Under new plans put in place by the government, sex education will be implemented starting at the age of 5 throughout the education system, including in religious schools. However, Ed Balls, the Secretary of State for Children, Schools and Families, has issued a ministerial statement saying that all children need to receive at least one year of sex education as teenagers before the age of consent at 16 – meaning that parents will lose the right to opt-out for children over 15.
Under the new sex education rules, Catholic and other religious schools will be forced to teach children about contraception and homosexuality “within the tenets of their faith,” a caveat that Daily Telegraph columnist Gerald Warner called “simply a cynical method of enforcing anti-Christian values on faith schools.”
Balls said in the announcement that religious schools would be forced to give details about sex, contraception and homosexuality.
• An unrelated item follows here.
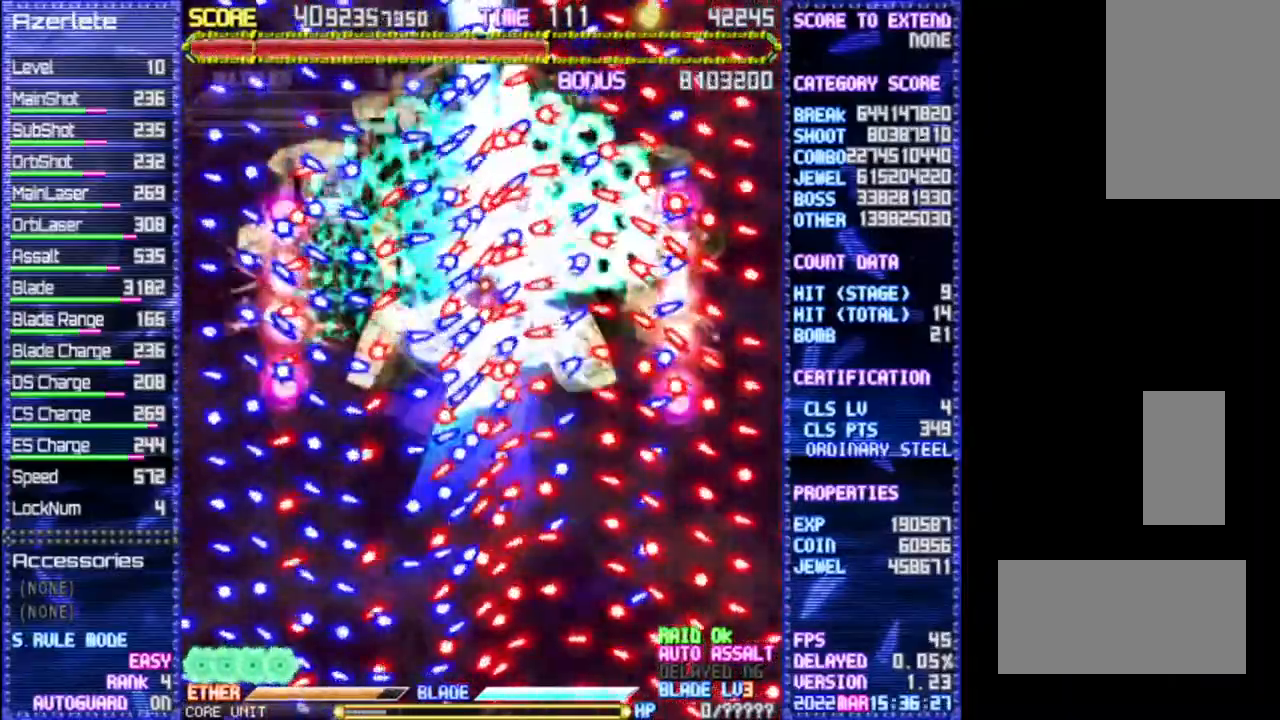
Gameplay with a controller (PlayStation layout); each line is a JSON object with the inputs held at the frame after it. "events" lists button and stick changes between this image and that frame as [ms after this image, input, new state], when the widget could be followed in between. Not read: CROSS DPAD_DOWN DPAD_LEFT DPAD_RIGHT L3 R3 TRIANGLE.
{"buttons": ["R1"], "events": []}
Balls said, “You can teach the promotion of marriage, you can teach that you shouldn’t have sex outside of marriage, what you can’t do is deny young people information about contraception outside of marriage.”
“The same arises in homosexuality,” he added. “Some faiths have a view about what in religious terms is right and wrong – what they can’t do though is not teach the importance of tolerance.”
Until this change, parents had the right to withdraw their children from sex education under the 1996 Education Act. This summer the Family Planning Association (FPA), a key player in creating the new directive, issued a demand to government that parents’ right to remove children from classes be revoked. FPA is the national affiliate of International Planned Parenthood Federation, the world’s largest pro-abortion organization. The government granted the demand despite the fact that their own public consultation found that nearly 80 per cent of respondents believed parents should retain the right to withdraw their children at any age.
Paul Tully, general secretary of the Society for the Protection of Unborn Children (SPUC), said the plan was just a means of increasing government control in its determination to “deliver its anti-life policies to children.”
The Christian Institute’s Mike Judge called the move a “terrible intrusion of the right of parents. The government isn’t responsible for educating children, parents are. Parent’s don’t lose that right on their children’s fifteenth birthday.”
“There can’t be a teenager left in Britain that doesn’t know how to roll on a condom,” Judge told the BBC. “Sex education has been a disaster. We need less of it, not more of it.”
But despite a steady chorus of protest from parents and religious organizations and the mounting evidence of the failure of such programs, the push to introduce very young children to the intricacies of human sexuality has been under way from Britain’s abortion and contraceptive lobbyists for decades, and is only intensifying.